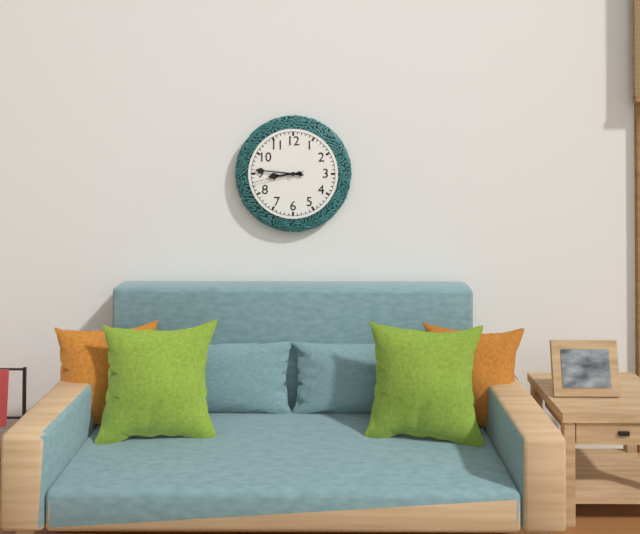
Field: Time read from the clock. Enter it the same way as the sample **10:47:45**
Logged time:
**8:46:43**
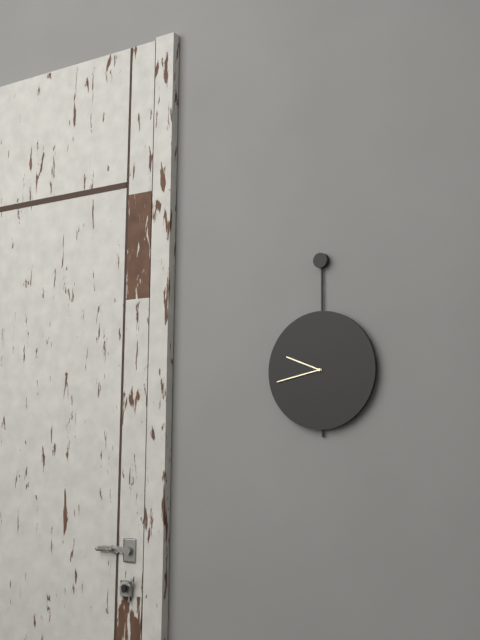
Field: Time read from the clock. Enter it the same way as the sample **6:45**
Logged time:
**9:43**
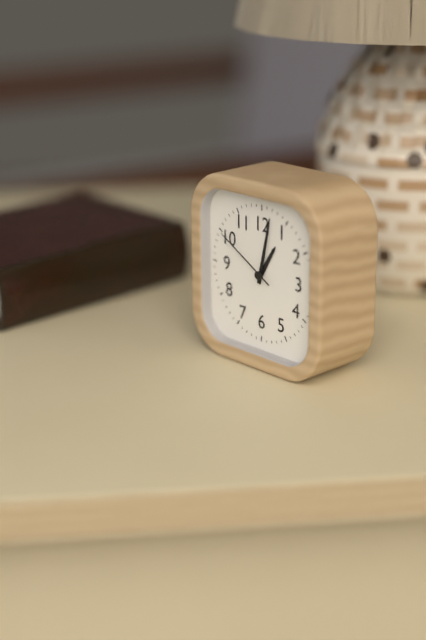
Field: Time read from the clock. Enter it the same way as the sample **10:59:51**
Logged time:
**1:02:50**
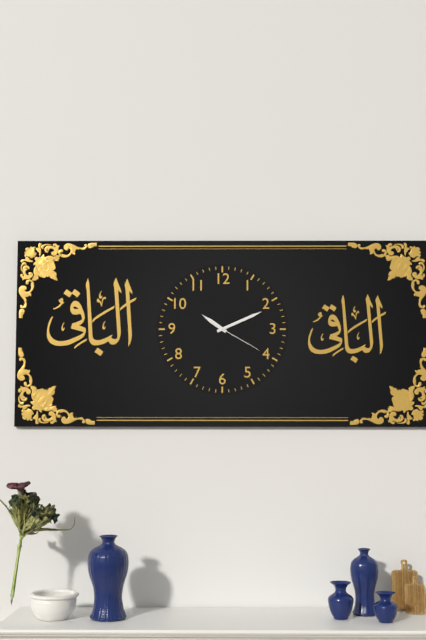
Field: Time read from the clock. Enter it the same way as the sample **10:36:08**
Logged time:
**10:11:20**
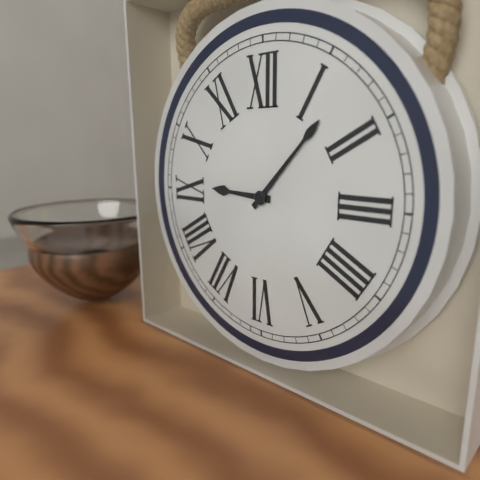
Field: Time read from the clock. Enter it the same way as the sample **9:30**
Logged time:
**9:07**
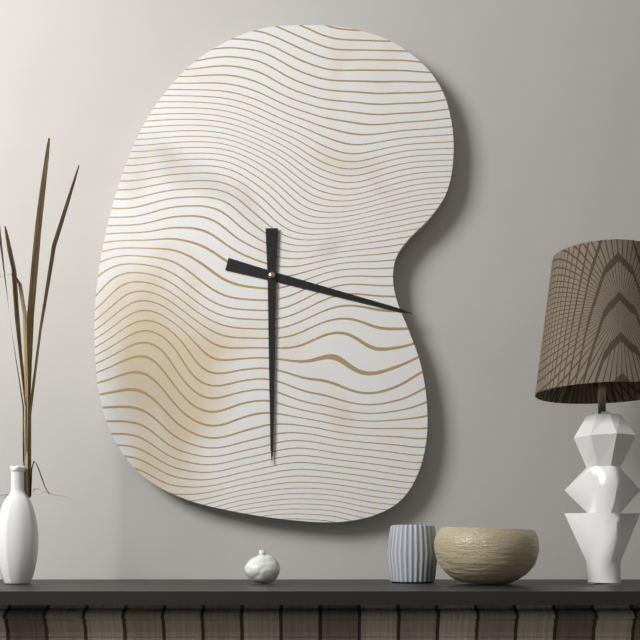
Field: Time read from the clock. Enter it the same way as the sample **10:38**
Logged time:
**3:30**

########

**Required work**. Reproduce every row above word for word, leaving out the pictures.

**Worked solution**.
Field: Time read from the clock. Enter it the same way as the sample **10:47:45**
Logged time:
**8:46:43**
Field: Time read from the clock. Enter it the same way as the sample **6:45**
Logged time:
**9:43**
Field: Time read from the clock. Enter it the same way as the sample **10:59:51**
Logged time:
**1:02:50**
Field: Time read from the clock. Enter it the same way as the sample **10:36:08**
Logged time:
**10:11:20**
Field: Time read from the clock. Enter it the same way as the sample **9:30**
Logged time:
**9:07**
Field: Time read from the clock. Enter it the same way as the sample **10:38**
Logged time:
**3:30**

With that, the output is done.